Today the name of this blog changes from SLIGHTLY FRAMOUS to JANET ON THE PLANET.
Why? Because the former is perhaps a little too subtle, and has been leading to some misinterpretations.
The new name is a name Janet used to sign herself, not to everybody she corresponded with I guess, but she used it when she wrote to me, and the copy above is taken from a fax she sent once.
I had been saving the expression 'Janet on the Planet' in case I ever got around to writing a memoir about my life with (and without) Janet Frame.
Just the other day while visiting Wellington, I was spending some time with my chum Roger Steele of Steele Roberts publishing, and he was the latest in a long line of people to ask whether I was working on a memoir.
No, I said, but I have got a blog.
I realised then that this blog is probably as close as I'll get in the meantime, to making a first pass at a memoir, so why not give it a name I like better, and one that Janet herself invented.
1 comment:
I've had a query from Lili M, who wants to know: "What do you think Janet Frame meant with that expression? Do you have a good idea, or can you only guess? During what period of time did Janet Frame use this expression? Hope you don't mind the interrogation."

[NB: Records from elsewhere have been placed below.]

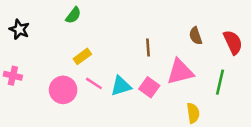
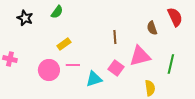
black star: (19, 29) -> (25, 18), moved
red semicircle: (233, 42) -> (175, 17), moved
pink line: (94, 83) -> (73, 65), turned -32
cyan triangle: (121, 86) -> (94, 79), moved

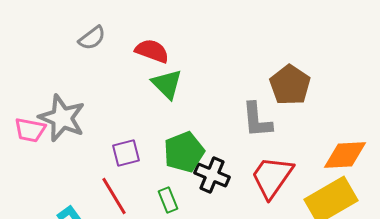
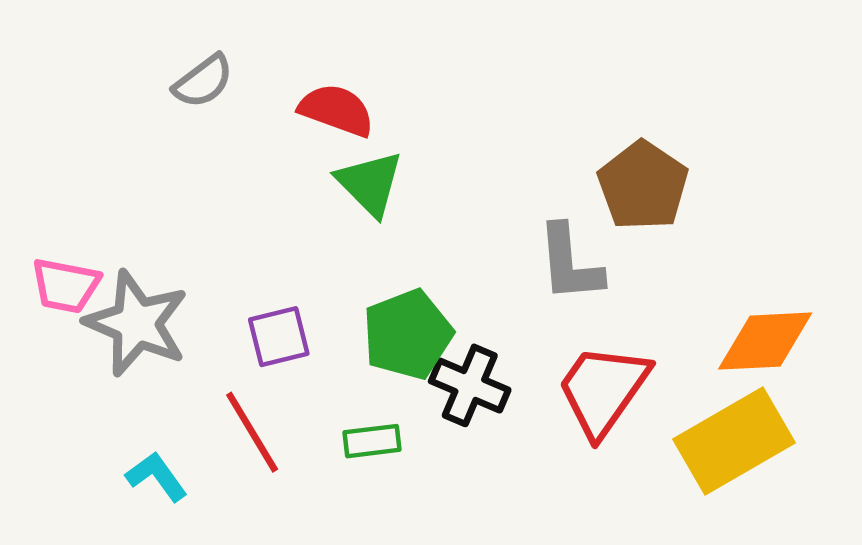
gray star: (62, 118) -> (137, 323), moved
green rectangle: (168, 200) -> (372, 441), turned -75

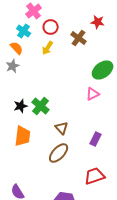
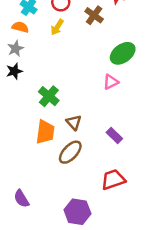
orange semicircle: (17, 48) -> (20, 27), turned -32
black star: (21, 106) -> (14, 71), moved
orange trapezoid: (23, 136) -> (45, 132), moved
purple rectangle: (96, 139) -> (114, 136), turned -72

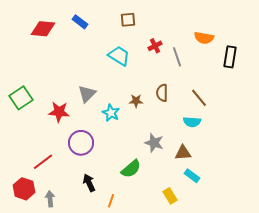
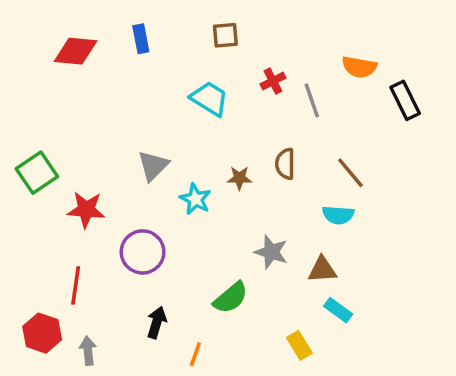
blue rectangle: (80, 22) -> (141, 39), turned 42
black rectangle: (230, 57) -> (405, 100), turned -35
red star: (59, 112) -> (86, 210), moved
red line: (43, 162) -> (76, 285), turned -45
black arrow: (89, 183) -> (157, 322), turned 42

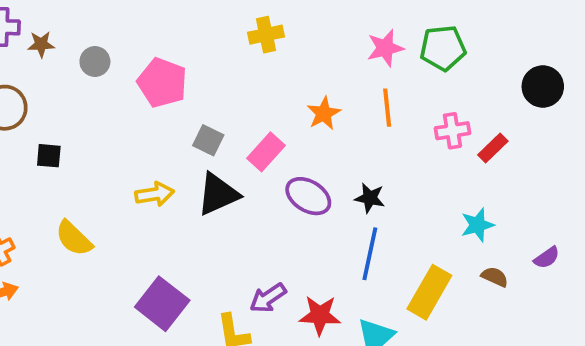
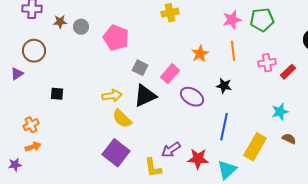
brown star: (41, 44) -> (60, 22), moved
black square: (49, 156) -> (57, 94), moved
black star: (370, 198) -> (224, 86), moved
yellow semicircle: (74, 238) -> (122, 119), moved

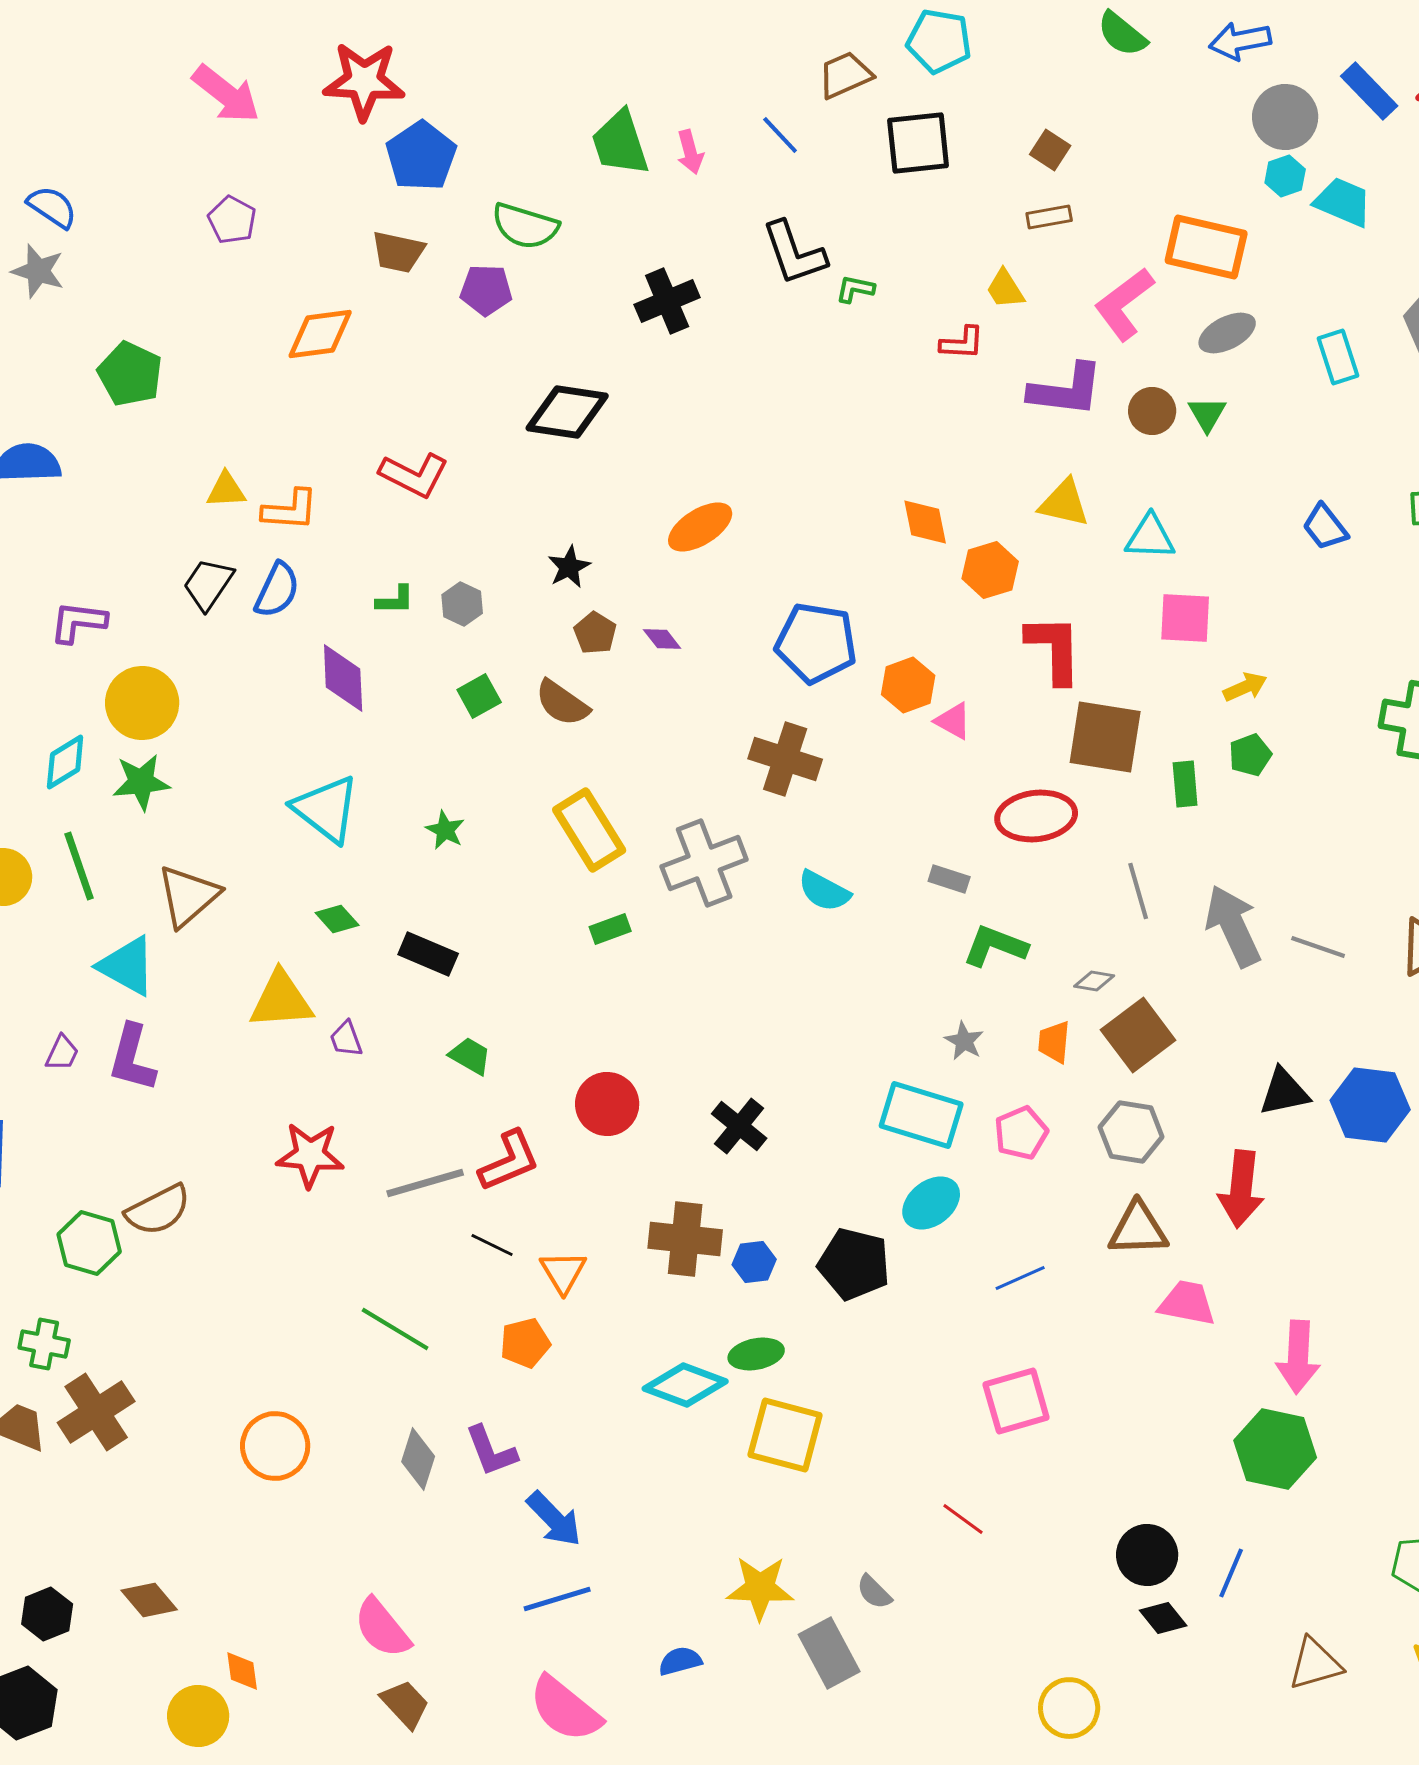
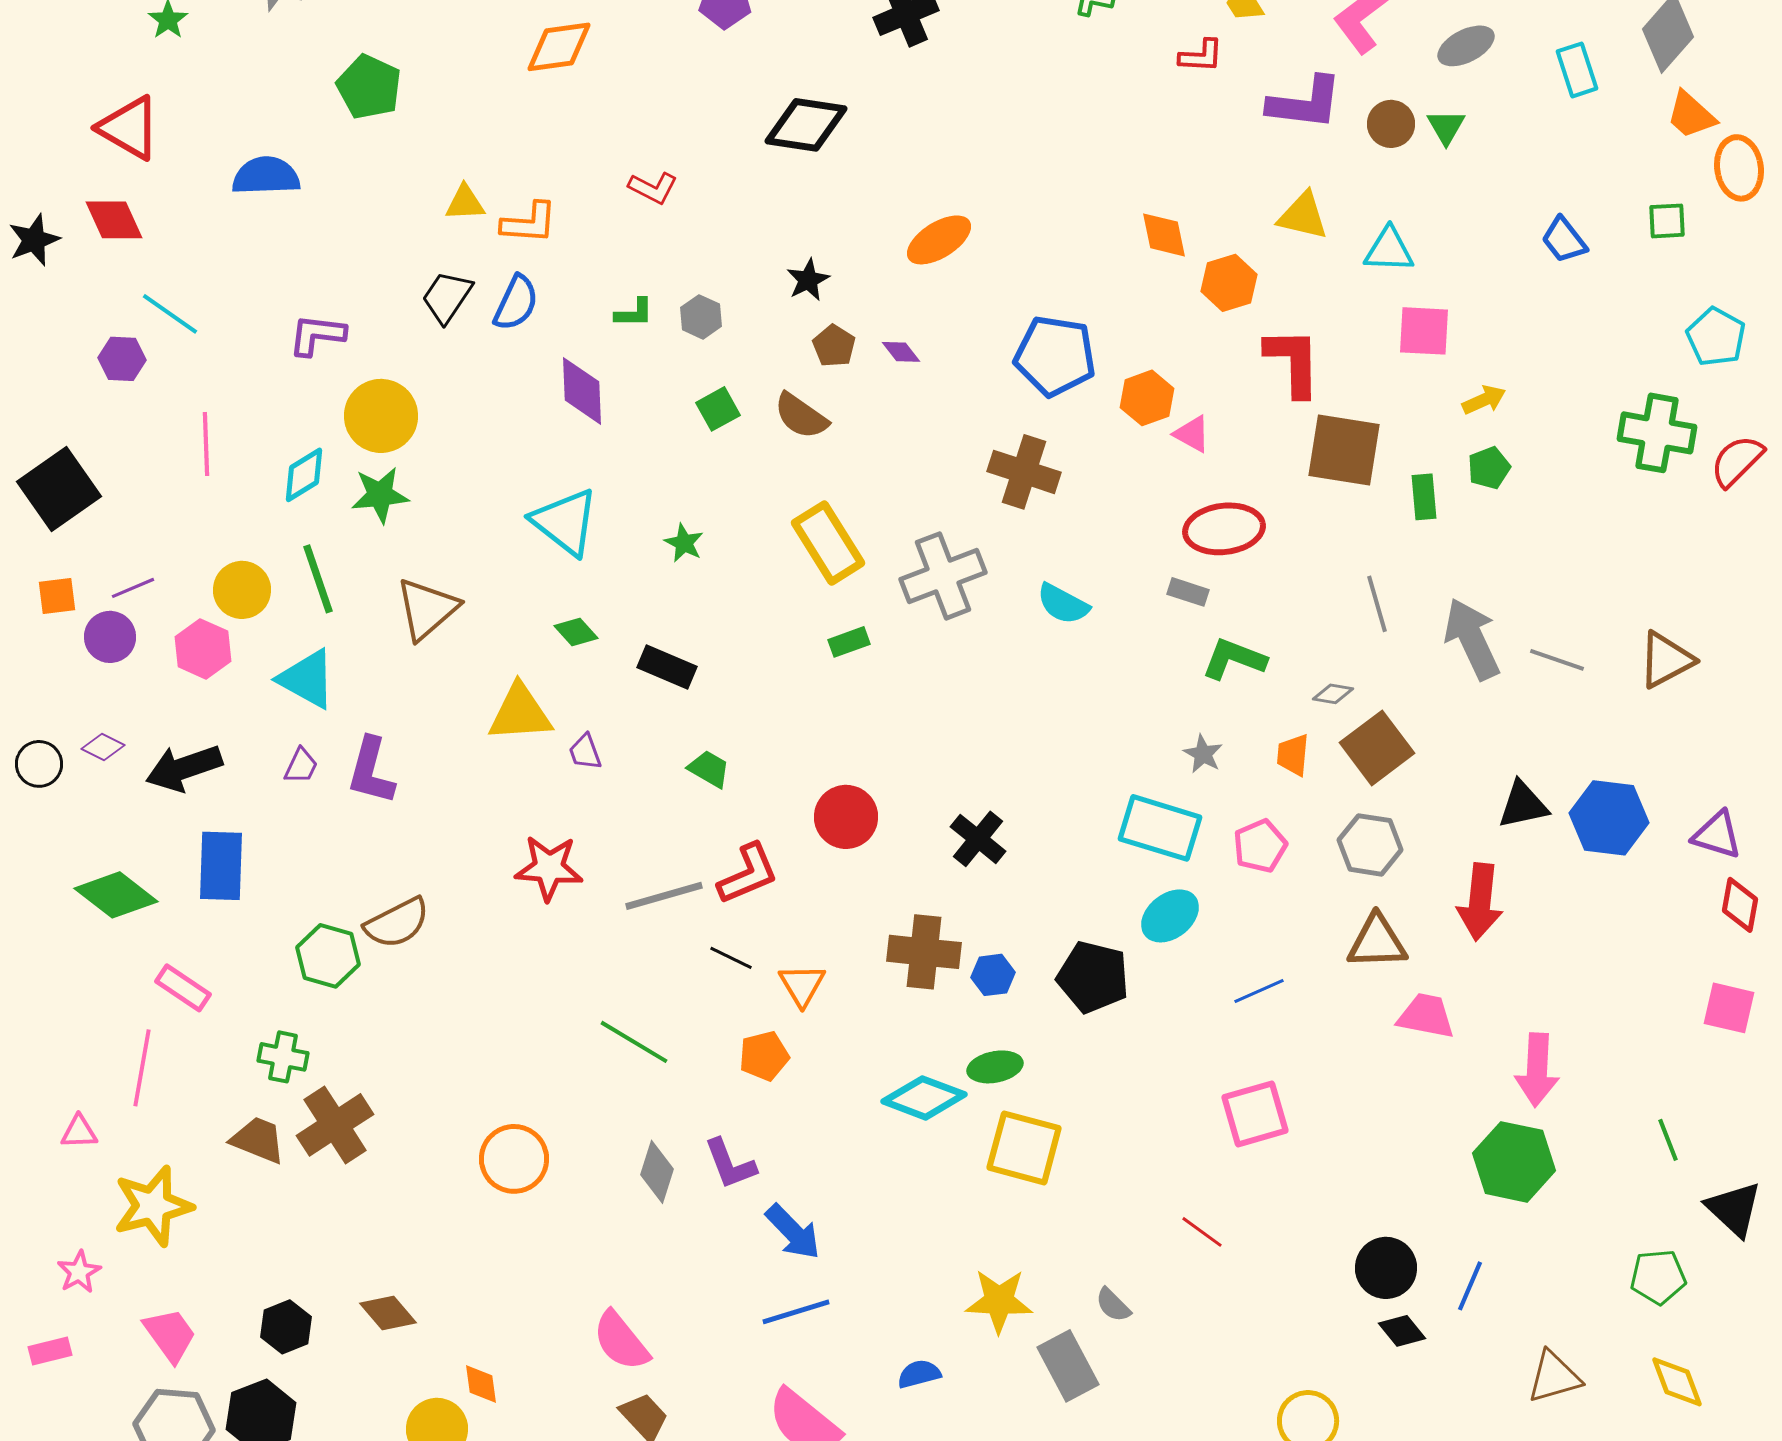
red L-shape: (414, 475) -> (653, 188), size x0.7
red ellipse: (1036, 816) -> (1224, 529), moved
cyan triangle: (127, 966) -> (307, 679), moved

Janet Frame was a poet, Lili, and poets generally have a tendency to rhyme (as well as their facility for imaginative thought, for metaphor, etc). "Planet" is one of the few rhymes for "Janet". (Others are, 'gannet', 'pomegranate', and 'granite'. And of course there is the famous song "Dammit Janet", but that's not a true rhyme.)
Other than noting the word play, I can only guess, as can anyone else, 'why' people choose to represent themselves in varying ways. For instance your own online nickname, I suppose it 'means' something, or maybe it is just a name.
Janet sent me this fax when I had got a new fax machine and we were testing the connection, so it was just an exchange of "hi" "testing" "hi again" sort of messages, this one being "hi again" and with the playful sign-off such as one does with close friends. By the phone numbers I can date it to the late 1990s. If I were to guess, I'd say that "on the planet" (alive) would be contrasted with the alternative (no longer on the planet, ie dead) which was a prominent theme of her life throughout the mid and late 1990s. Janet was very aware of having escaped a death sentence a few years earlier when she was diagnosed with ovarian cancer and "given" only a few months to live. When after successful surgery she survived, she was tremendously affected by the reprieve, and aware of having evaded the grim reaper. I do think "on the planet" might refer to that special gratitude she had to be still alive. Or maybe she was aware that she was creating an archive that would be still around when she was no longer on the planet to answer the questions herself.